**GIVEN TASK**
From the records below, return the stretch from the line containing "family: Mantidae" through the line containing "genus: Helichrysum", reproducing each line without any change.

**DATA ROWS**
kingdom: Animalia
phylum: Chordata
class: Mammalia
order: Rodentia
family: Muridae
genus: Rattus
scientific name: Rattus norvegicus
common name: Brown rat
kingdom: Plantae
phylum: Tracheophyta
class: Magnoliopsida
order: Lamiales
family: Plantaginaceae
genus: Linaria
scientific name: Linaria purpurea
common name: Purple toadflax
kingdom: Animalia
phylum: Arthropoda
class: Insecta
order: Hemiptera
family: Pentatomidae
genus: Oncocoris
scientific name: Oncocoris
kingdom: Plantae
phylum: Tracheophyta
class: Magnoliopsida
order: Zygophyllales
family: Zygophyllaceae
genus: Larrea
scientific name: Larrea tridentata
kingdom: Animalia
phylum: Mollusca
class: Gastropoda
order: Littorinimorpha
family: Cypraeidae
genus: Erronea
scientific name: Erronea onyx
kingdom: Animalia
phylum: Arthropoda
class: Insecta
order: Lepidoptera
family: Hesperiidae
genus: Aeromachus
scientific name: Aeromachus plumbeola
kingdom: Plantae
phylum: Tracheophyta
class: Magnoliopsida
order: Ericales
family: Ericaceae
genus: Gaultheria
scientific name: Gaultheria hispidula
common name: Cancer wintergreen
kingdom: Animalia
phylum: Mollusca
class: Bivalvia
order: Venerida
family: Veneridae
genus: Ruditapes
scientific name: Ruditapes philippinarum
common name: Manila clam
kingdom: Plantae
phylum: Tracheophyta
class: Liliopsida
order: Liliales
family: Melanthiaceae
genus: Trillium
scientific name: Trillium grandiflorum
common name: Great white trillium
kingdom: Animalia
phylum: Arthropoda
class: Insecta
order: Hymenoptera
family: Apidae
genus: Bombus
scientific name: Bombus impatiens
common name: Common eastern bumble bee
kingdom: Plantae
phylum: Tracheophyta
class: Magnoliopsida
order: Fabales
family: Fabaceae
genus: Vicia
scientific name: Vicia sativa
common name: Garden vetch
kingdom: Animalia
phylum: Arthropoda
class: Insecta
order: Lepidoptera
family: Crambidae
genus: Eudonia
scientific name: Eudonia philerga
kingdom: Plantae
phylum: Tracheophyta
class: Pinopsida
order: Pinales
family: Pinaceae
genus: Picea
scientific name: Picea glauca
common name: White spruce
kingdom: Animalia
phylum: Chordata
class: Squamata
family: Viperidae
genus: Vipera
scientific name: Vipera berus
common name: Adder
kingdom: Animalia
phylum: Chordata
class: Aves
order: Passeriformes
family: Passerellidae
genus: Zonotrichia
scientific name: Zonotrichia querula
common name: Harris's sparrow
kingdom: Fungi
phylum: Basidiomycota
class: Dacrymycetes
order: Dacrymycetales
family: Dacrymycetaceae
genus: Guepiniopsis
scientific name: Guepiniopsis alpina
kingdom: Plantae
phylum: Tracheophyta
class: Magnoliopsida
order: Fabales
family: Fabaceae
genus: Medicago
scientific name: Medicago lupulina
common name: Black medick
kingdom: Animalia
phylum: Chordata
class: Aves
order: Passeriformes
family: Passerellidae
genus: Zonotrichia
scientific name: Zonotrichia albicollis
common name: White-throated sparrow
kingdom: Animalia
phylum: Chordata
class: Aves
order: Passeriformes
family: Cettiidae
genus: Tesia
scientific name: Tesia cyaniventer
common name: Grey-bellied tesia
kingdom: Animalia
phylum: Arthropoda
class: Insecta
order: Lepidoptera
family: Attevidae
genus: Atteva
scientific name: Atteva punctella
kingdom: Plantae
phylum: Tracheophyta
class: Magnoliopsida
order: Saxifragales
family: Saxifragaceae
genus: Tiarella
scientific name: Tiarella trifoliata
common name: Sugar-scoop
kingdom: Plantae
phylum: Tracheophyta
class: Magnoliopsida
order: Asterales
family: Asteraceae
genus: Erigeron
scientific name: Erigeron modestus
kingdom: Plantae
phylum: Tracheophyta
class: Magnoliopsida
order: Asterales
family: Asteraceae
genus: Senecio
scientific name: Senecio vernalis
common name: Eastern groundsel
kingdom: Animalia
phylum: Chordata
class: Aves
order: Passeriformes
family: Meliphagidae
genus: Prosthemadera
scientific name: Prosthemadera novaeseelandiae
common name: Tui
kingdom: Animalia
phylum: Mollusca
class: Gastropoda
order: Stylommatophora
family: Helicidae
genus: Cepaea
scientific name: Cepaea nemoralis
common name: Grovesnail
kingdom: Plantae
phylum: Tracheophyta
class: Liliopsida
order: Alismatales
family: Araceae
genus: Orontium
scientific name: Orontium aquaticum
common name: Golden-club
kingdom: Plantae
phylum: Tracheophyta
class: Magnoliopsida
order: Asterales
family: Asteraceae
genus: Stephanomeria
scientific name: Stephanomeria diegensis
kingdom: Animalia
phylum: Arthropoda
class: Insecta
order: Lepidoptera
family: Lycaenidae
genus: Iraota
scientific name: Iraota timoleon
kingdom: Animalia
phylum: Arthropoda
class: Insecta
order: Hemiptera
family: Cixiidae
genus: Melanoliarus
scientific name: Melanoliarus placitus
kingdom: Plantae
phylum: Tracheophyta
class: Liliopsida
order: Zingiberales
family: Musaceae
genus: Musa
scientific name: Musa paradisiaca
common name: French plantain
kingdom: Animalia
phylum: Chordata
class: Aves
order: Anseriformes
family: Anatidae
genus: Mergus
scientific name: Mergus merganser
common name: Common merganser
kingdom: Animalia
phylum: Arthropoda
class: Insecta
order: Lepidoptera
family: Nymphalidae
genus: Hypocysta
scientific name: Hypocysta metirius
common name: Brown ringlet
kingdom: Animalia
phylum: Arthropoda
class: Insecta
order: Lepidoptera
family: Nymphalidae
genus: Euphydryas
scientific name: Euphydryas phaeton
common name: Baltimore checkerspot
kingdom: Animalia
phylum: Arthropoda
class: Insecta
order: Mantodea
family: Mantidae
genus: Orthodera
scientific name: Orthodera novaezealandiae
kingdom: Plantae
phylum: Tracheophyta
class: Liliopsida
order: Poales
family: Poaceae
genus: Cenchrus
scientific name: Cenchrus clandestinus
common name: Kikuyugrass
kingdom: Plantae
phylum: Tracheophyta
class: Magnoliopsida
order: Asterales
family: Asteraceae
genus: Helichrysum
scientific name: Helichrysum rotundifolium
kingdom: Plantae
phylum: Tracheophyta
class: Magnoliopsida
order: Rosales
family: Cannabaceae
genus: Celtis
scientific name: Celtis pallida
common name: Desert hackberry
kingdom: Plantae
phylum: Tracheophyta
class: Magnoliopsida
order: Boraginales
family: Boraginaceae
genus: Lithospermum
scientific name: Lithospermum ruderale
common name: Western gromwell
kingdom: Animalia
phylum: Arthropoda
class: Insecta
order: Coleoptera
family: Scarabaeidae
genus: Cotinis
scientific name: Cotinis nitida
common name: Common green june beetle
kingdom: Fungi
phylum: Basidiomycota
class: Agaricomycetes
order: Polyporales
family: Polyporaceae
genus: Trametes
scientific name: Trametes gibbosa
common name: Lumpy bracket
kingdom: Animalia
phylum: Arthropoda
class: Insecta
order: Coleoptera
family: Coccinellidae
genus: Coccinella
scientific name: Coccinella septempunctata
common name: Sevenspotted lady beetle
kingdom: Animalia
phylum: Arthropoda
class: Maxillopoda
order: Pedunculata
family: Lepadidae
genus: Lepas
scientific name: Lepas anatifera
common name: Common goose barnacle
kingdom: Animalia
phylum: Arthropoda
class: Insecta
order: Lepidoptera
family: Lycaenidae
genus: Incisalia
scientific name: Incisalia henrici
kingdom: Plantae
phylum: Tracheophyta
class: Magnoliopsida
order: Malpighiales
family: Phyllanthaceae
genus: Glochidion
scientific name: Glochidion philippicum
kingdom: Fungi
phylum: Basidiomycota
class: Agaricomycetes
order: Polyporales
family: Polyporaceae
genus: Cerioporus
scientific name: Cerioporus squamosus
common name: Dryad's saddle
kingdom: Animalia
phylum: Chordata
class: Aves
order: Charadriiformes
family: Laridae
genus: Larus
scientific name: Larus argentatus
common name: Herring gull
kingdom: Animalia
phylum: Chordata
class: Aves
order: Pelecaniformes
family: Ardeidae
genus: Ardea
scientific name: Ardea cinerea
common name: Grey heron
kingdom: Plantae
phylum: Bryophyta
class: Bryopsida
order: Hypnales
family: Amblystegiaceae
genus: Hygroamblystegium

**REPLY**
family: Mantidae
genus: Orthodera
scientific name: Orthodera novaezealandiae
kingdom: Plantae
phylum: Tracheophyta
class: Liliopsida
order: Poales
family: Poaceae
genus: Cenchrus
scientific name: Cenchrus clandestinus
common name: Kikuyugrass
kingdom: Plantae
phylum: Tracheophyta
class: Magnoliopsida
order: Asterales
family: Asteraceae
genus: Helichrysum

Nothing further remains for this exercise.